[Start of Attachment]

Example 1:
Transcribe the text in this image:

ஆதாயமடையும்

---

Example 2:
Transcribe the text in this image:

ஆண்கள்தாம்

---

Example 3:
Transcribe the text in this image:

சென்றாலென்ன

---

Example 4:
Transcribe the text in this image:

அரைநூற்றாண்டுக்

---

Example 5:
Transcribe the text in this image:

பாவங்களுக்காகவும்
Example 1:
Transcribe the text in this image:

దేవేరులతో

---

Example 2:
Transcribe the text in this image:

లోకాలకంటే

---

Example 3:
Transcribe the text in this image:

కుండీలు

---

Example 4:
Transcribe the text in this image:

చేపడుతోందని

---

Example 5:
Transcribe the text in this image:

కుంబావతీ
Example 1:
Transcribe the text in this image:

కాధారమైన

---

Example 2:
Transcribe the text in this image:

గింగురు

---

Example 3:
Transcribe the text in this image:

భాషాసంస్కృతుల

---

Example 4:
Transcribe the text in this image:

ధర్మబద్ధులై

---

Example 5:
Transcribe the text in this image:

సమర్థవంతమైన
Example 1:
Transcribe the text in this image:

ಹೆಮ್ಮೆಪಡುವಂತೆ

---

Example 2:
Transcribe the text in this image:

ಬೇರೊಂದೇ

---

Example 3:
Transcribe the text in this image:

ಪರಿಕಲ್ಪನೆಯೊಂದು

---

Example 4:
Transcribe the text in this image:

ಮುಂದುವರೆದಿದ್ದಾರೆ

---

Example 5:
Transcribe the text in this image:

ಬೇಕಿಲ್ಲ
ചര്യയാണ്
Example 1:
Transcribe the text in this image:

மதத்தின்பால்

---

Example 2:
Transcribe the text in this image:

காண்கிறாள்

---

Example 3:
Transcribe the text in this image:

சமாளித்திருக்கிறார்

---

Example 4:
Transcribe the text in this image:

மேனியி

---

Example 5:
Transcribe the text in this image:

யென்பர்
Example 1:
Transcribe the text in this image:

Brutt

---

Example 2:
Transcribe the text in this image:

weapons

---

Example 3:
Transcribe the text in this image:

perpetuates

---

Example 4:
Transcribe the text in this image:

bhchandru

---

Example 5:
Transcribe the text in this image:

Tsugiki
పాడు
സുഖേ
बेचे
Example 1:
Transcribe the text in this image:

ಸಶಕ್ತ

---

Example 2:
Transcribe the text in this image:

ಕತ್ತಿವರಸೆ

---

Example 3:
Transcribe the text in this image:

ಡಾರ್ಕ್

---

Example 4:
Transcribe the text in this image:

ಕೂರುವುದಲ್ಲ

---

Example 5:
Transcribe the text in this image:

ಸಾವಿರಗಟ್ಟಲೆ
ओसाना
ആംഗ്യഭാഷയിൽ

[End of Attachment]

PROBLEM REQUIREMENTS: What is needed is a word-for-word copy of the records.

ANSWER SECTION:
Example 1:
Transcribe the text in this image:

ஆதாயமடையும்

---

Example 2:
Transcribe the text in this image:

ஆண்கள்தாம்

---

Example 3:
Transcribe the text in this image:

சென்றாலென்ன

---

Example 4:
Transcribe the text in this image:

அரைநூற்றாண்டுக்

---

Example 5:
Transcribe the text in this image:

பாவங்களுக்காகவும்
Example 1:
Transcribe the text in this image:

దేవేరులతో

---

Example 2:
Transcribe the text in this image:

లోకాలకంటే

---

Example 3:
Transcribe the text in this image:

కుండీలు

---

Example 4:
Transcribe the text in this image:

చేపడుతోందని

---

Example 5:
Transcribe the text in this image:

కుంబావతీ
Example 1:
Transcribe the text in this image:

కాధారమైన

---

Example 2:
Transcribe the text in this image:

గింగురు

---

Example 3:
Transcribe the text in this image:

భాషాసంస్కృతుల

---

Example 4:
Transcribe the text in this image:

ధర్మబద్ధులై

---

Example 5:
Transcribe the text in this image:

సమర్థవంతమైన
Example 1:
Transcribe the text in this image:

ಹೆಮ್ಮೆಪಡುವಂತೆ

---

Example 2:
Transcribe the text in this image:

ಬೇರೊಂದೇ

---

Example 3:
Transcribe the text in this image:

ಪರಿಕಲ್ಪನೆಯೊಂದು

---

Example 4:
Transcribe the text in this image:

ಮುಂದುವರೆದಿದ್ದಾರೆ

---

Example 5:
Transcribe the text in this image:

ಬೇಕಿಲ್ಲ
ചര്യയാണ്
Example 1:
Transcribe the text in this image:

மதத்தின்பால்

---

Example 2:
Transcribe the text in this image:

காண்கிறாள்

---

Example 3:
Transcribe the text in this image:

சமாளித்திருக்கிறார்

---

Example 4:
Transcribe the text in this image:

மேனியி

---

Example 5:
Transcribe the text in this image:

யென்பர்
Example 1:
Transcribe the text in this image:

Brutt

---

Example 2:
Transcribe the text in this image:

weapons

---

Example 3:
Transcribe the text in this image:

perpetuates

---

Example 4:
Transcribe the text in this image:

bhchandru

---

Example 5:
Transcribe the text in this image:

Tsugiki
పాడు
സുഖേ
बेचे
Example 1:
Transcribe the text in this image:

ಸಶಕ್ತ

---

Example 2:
Transcribe the text in this image:

ಕತ್ತಿವರಸೆ

---

Example 3:
Transcribe the text in this image:

ಡಾರ್ಕ್

---

Example 4:
Transcribe the text in this image:

ಕೂರುವುದಲ್ಲ

---

Example 5:
Transcribe the text in this image:

ಸಾವಿರಗಟ್ಟಲೆ
ओसाना
ആംഗ്യഭാഷയിൽ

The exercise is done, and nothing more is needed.